O Plano de Fiscalização do TOBE apresentado pelo ICMBio
Com o intuito de autorizar a volta do TOBE ainda nesta temporada de 2016, o ICMBio apresentou na Justiça Federal em Laguna um Plano de Fiscalização para a atividade. O Sea Shepherd já se manifestou pela improcedência do Plano.
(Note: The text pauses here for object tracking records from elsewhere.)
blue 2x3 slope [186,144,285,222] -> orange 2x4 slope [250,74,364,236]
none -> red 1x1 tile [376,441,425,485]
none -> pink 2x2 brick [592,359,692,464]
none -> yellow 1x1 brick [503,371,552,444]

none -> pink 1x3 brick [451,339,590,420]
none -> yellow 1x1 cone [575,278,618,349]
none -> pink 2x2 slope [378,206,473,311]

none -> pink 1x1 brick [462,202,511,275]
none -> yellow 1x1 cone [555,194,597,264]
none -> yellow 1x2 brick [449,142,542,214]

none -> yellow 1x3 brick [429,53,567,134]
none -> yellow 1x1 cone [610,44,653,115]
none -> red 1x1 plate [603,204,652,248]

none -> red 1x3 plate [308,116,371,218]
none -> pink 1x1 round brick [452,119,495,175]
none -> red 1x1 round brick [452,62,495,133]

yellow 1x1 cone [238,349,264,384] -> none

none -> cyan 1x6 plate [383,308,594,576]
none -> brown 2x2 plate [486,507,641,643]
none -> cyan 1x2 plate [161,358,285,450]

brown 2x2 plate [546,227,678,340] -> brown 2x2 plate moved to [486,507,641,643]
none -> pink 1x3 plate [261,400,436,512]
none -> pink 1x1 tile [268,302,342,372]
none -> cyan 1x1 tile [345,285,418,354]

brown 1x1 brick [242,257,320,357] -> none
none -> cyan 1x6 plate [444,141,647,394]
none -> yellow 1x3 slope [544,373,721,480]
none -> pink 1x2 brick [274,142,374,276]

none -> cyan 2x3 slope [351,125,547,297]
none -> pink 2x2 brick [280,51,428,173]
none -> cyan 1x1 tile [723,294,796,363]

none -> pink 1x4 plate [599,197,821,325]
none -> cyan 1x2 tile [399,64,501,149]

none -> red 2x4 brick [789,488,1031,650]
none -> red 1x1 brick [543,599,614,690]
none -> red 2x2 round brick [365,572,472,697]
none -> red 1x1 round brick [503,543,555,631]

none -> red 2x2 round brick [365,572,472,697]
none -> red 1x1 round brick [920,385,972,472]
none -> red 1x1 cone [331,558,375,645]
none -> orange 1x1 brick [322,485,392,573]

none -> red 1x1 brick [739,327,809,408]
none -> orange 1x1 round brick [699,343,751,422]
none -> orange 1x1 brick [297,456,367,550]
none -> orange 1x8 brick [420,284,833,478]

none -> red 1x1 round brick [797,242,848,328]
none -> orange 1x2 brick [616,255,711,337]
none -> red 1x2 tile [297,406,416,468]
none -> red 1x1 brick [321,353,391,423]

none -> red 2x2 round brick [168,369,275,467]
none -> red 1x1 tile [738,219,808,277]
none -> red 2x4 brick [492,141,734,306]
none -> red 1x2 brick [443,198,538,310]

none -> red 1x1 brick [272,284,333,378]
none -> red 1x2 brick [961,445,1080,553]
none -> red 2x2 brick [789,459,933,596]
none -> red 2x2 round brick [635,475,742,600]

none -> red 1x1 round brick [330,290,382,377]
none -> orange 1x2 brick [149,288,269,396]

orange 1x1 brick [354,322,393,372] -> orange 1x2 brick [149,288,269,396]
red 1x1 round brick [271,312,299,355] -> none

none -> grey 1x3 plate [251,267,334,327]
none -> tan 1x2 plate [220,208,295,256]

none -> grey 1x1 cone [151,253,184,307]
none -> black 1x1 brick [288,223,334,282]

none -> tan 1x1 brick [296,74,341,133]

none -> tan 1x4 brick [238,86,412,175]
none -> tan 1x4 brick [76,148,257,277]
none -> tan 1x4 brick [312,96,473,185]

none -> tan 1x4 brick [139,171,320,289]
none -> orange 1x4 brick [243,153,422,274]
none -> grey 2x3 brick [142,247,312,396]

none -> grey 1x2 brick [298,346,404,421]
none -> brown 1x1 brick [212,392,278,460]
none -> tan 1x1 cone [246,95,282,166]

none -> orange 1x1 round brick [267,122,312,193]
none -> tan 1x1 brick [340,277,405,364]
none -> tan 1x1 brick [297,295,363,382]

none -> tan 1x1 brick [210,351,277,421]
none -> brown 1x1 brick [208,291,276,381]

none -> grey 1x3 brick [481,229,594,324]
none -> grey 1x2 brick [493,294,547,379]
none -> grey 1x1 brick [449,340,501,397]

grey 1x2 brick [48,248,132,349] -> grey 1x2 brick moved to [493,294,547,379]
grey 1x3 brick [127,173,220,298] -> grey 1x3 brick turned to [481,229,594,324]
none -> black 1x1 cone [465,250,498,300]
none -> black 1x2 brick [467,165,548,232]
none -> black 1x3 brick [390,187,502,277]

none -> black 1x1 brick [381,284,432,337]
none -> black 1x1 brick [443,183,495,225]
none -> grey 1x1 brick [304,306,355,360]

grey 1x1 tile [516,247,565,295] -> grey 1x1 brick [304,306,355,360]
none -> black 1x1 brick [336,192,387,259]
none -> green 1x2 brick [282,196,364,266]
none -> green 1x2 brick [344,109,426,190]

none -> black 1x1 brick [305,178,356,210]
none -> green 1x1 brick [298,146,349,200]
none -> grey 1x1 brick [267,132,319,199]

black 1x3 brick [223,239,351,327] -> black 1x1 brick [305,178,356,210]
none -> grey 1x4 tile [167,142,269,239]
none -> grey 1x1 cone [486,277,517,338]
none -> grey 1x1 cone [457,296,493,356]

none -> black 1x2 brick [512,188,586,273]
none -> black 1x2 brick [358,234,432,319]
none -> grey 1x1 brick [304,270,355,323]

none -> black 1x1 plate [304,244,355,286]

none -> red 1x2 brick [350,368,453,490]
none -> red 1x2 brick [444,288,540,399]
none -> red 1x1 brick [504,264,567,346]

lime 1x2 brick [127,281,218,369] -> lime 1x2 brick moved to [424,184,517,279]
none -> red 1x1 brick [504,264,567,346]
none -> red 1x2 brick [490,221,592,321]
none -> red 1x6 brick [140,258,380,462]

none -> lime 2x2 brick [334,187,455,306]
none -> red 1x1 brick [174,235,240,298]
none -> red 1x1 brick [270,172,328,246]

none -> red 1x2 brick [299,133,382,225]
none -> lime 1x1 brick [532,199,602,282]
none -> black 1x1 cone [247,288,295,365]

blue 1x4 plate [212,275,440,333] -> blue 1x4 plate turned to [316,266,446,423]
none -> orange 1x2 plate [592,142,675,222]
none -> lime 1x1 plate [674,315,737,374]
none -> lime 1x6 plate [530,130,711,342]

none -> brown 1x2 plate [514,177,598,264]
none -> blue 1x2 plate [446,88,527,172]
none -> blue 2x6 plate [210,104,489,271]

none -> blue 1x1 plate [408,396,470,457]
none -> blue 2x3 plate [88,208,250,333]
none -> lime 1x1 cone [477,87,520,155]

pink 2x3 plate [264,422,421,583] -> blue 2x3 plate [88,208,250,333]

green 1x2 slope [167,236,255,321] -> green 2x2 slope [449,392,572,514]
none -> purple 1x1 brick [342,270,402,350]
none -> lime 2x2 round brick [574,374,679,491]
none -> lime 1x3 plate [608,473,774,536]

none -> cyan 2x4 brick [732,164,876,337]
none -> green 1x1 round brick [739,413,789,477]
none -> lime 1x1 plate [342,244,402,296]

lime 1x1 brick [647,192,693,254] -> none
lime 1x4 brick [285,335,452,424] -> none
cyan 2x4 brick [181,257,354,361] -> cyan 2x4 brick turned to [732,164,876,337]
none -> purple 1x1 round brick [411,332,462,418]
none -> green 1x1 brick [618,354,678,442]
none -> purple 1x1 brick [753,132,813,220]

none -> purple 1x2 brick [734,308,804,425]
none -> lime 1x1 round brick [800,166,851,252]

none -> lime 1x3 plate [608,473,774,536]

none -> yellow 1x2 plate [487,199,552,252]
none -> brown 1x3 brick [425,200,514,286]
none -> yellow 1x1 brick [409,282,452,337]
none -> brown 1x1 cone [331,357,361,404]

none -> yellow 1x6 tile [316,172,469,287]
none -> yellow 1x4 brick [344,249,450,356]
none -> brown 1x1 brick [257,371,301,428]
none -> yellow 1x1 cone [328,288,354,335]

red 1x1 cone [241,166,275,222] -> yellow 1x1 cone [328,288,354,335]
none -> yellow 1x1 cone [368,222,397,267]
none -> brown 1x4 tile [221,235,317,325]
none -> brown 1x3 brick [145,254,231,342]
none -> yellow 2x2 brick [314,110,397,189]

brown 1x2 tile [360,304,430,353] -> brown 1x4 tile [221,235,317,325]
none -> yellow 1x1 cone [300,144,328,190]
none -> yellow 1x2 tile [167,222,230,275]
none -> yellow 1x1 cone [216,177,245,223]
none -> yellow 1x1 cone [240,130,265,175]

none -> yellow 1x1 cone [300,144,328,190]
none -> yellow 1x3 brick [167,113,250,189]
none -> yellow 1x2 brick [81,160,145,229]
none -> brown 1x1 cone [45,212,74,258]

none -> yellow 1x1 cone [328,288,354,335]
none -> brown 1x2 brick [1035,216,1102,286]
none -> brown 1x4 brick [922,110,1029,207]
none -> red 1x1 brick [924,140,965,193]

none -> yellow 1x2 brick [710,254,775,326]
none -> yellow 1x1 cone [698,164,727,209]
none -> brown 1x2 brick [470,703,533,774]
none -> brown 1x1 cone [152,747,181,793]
“O Plano de Fiscalização está perfeito caso fosse para a observação de baleias embarcada em Abrolhos, na Bahia, já que a Baleia Jubarte fica a 70 km da costa o que possibilita aos barcos desligarem os motores com segurança, mas, em um berçário com enseadas pequenas e fechadas, como é o caso de Santa Catarina, em que a Baleia Franca fica a 20 metros da costa, ele jamais cumprirá a sua função de evitar o molestamento dos cetáceos e garantir a segurança dos turistas.”, comenta Renata Fortes, e explica “A proximidade da baleia franca dos costões e faixa de areia acaba levando os barcos a ficarem na zona de arrebentação das ondas, nestas zonas a regra de segurança determina que os motores dos barcos jamais sejam desligados mesmo com a presença das baleias, assim a primeira regra prevista no próprio plano que determina o desligamento dos motores quando as baleias estiverem a uma distância do barco inferior a 120 metros não poderá ser cumprida.”
A ong tem até o dia 05/09 para levar ao Tribunal Regional Federal da 4ª Região a análise deste plano.